Here is the pipe in situ. Towards the end of March I needed some more compost so I opened the bin up to see what was cooking.
To me this looked like a less noxious concoction than my previous batch. No, it doesn’t have that fine, chocolatey, crumbly, look of professional compost. However, mine is not ground up in any way or dried.
I have looked at grinders but reason that’s just another gadget that would sit on a shelf and only be used twice a year. What counts is its richness and biological liveliness – of which I have no way of measuring.
This time I needed to fill two pots to plant on Calendula seedlings that I had started indoors at the end of winter.
Again, the surface is dressed with commercial compost. Here are the Calendula seedlings, or Marigold as they are sometime called, moved onto my own compost.
This time I only emptied half the Hotbin with a view to keeping it running like a perpetual stew.
Here it is again, more recently, running at full capacity.
[Updated] There were complaints that the Black Cat didn’t get any written spiel. The black cat is, unfortunately, a bit of a pest in the garden. By nature much wilder than her frenemy the Grey Cat, she hasn’t yet acquired her elder’s manners.
She will clamber all over seedlings, dig holes, and eat plants. Still, it’s important to note that she enjoys herself outdoors in the garden. I wish they both had more space on offer to them – but sadly, for the time being at least, this is as much as I can offer them.

§ **PROBLEMS TO WORK ON**
**1)** In the compost post, why did the writer need to fill two pots?
**2)** Write the next part of the compost post, picking up after its last sentence.
The lines that come next are separate material, unrelated to the compost post.

§ **Text extracted from each page**
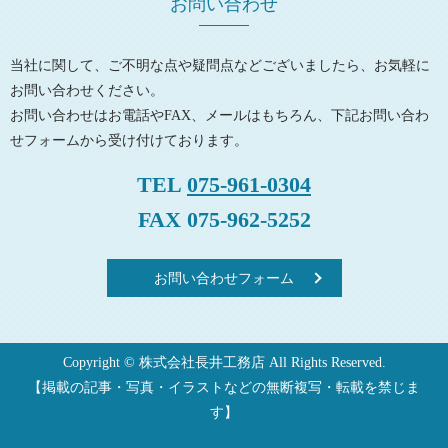
お問い合わせ
当社に関して、ご不明な点や疑問点などございましたら、お気軽に
お問い合わせください。
お問い合わせはお電話やFAX、メールはもちろん、下記お問い合わ
せフォームから受け付けております。
TEL
075-961-0304
FAX 075-962-5252
お問い合わせフォーム
Copyright © 株式会社長井工務店 All Rights Reserved.
【掲載の記事・写真・イラストなどの無断複写・転載を禁じま
す】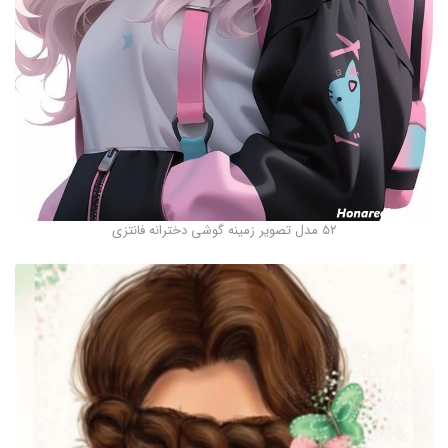
۵۲ مدل تصویر زمینه گوشی دخترانه فانتزی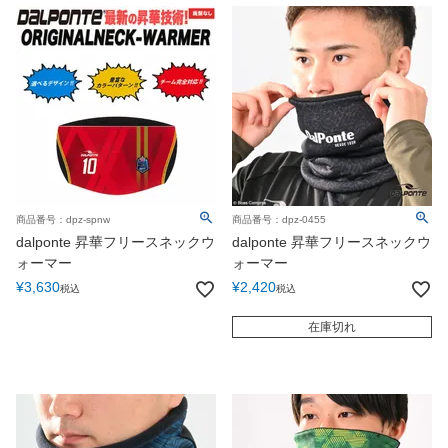
商品番号：dpz-spnw
商品番号：dpz-0455
dalponte 昇華フリースネックウ
dalponte 昇華フリースネックウ
ォーマー
ォーマー
¥
3,630
¥
2,420
税込
税込
在庫切れ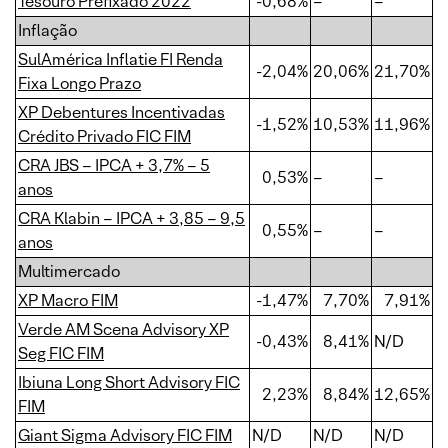
Tesouro Prefixado 2022
-0,68%
–
–
Inflação
SulAmérica Inflatie FI Renda
-2,04%
20,06%
21,70%
Fixa Longo Prazo
XP Debentures Incentivadas
-1,52%
10,53%
11,96%
Crédito Privado FIC FIM
CRA JBS – IPCA + 3,7% – 5
0,53%
–
–
anos
CRA Klabin – IPCA + 3,85 – 9,5
0,55%
–
–
anos
Multimercado
XP Macro FIM
-1,47%
7,70%
7,91%
Verde AM Scena Advisory XP
-0,43%
8,41%
N/D
Seg FIC FIM
Ibiuna Long Short Advisory FIC
2,23%
8,84%
12,65%
FIM
Giant Sigma Advisory FIC FIM
N/D
N/D
N/D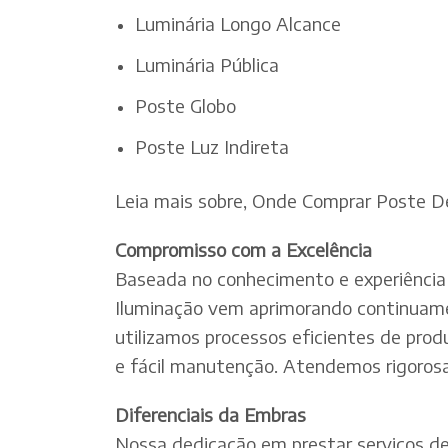
Luminária Longo Alcance
Luminária Pública
Poste Globo
Poste Luz Indireta
Leia mais sobre, Onde Comprar Poste De
Compromisso com a Excelência
Baseada no conhecimento e experiência 
Iluminação vem aprimorando continuamen
utilizamos processos eficientes de pro
e fácil manutenção. Atendemos rigorosa
Diferenciais da Embras
Nossa dedicação em prestar serviços de e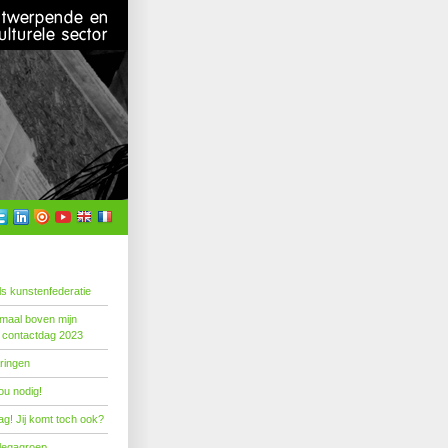
s kunstenfederatie
emaal boven mijn
 contactdag 2023
ringen
ou nodig!
g! Jij komt toch ook?
llegagroep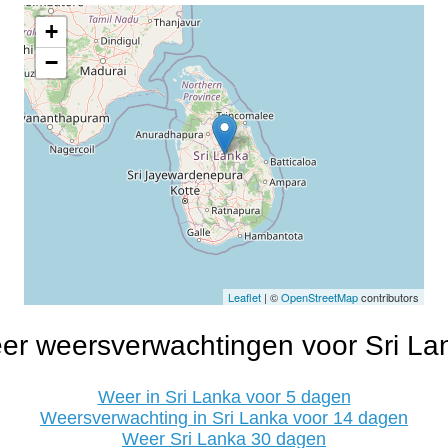
+
−
Leaflet
| ©
OpenStreetMap
contributors
er weersverwachtingen voor Sri La
Weer in Sri Lanka voor 5 dagen
Weersverwachting in Sri Lanka voor 14 dagen
Weer Sri Lanka 30 dagen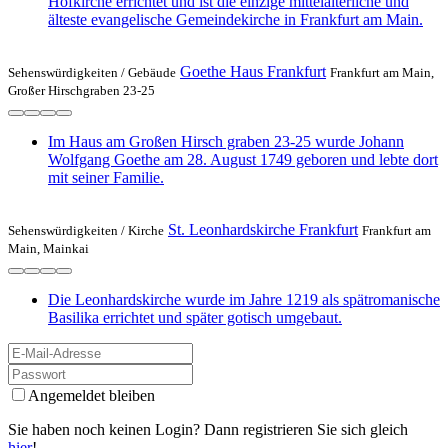
Hofkirche errichtet und ist die einzige mittelalterliche und
älteste evangelische Gemeindekirche in Frankfurt am Main.
Goethe Haus Frankfurt
Sehenswürdigkeiten /
Gebäude
Frankfurt am Main,
Großer Hirschgraben 23-25
Im Haus am Großen Hirsch graben 23-25 wurde Johann
Wolfgang Goethe am 28. August 1749 geboren und lebte dort
mit seiner Familie.
St. Leonhardskirche Frankfurt
Sehenswürdigkeiten /
Kirche
Frankfurt am
Main, Mainkai
Die Leonhardskirche wurde im Jahre 1219 als spätromanische
Basilika errichtet und später gotisch umgebaut.
Angemeldet bleiben
Sie haben noch keinen Login? Dann registrieren Sie sich gleich
hier
!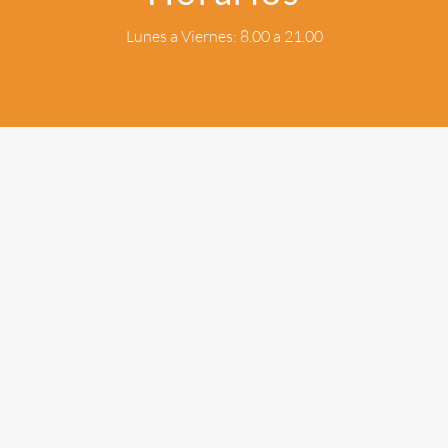
Lunes a Viernes: 8.00 a 21.00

§ **RESULTS BY TASK**
**1)** To plant on Calendula seedlings started indoors at the end of winter.

**2)**
Peter Saville, the legendary designer best known for his work for Factory records, is our most-esteemed EC1 local luminary. In the past I had the opportunity to briefly meet and work with Peter at his studio on this Colorcalm DVD in 2005. He’s extremely charming and has a particularly inspired working method. At the time I took the opportunity to get a copy of “Closer” signed for my friend Mark Fisher which present I gave to Mark. I think in due course Mark went on to interview him. I see Peter around our neighborhood or down the shops from time to time, sometimes stopping to say hi to him. I don’t think he really knows who I am, which is no problem really. I hardly know who I am myself.
In 2006 it happened that our local St Luke’s Gardens were renovated. Seeing as how he was a local resident, the planners asked Saville to design something for the space. Inspired by the area’s traditional role as a centre of printmaking the idea was for beds with Cyan/Yellow/Magenta/Key (Black) plantings of flowers. Nice concept.
Fast forward eighteen years. As with these things so often the execution hasn’t kept up with the vision.
The first thing is that a slightly unsightly bird feeder has been installed in the middle of the centre “puck”.
I don’t really mind this so much, because I happen to like birds, but it’s a bit of a car crash.
Yellow in full effect.Key or black vaguely approximated.
Easier to address is that the planting has gone awry. I can see Magenta, Yellow, and Black here – but the Cyan definitely needed a hand. This would be so simple for Islington council to rectify but quicker to fix myself.
I ordered a small pack of Blue Cornflower seeds from the reliable Tamar Organics (Centauria cyanus should anyone accuse me of messing with the concept). This is a flower that bugs love.
These are the most remarkable seeds I have ever seen, like miniature shaving brushes.
I put a little seed compost down, because these guys wouldn’t survive just dumped into the parched flowerbed, and gave them a generous watering.
A few years ago the nursery that was run out of a portacabin on Mitchell Street, wedged between the local energy centre and a football pitch, was closed. It had been sited on the grounds of the Finsbury Leisure Centre for over twenty years.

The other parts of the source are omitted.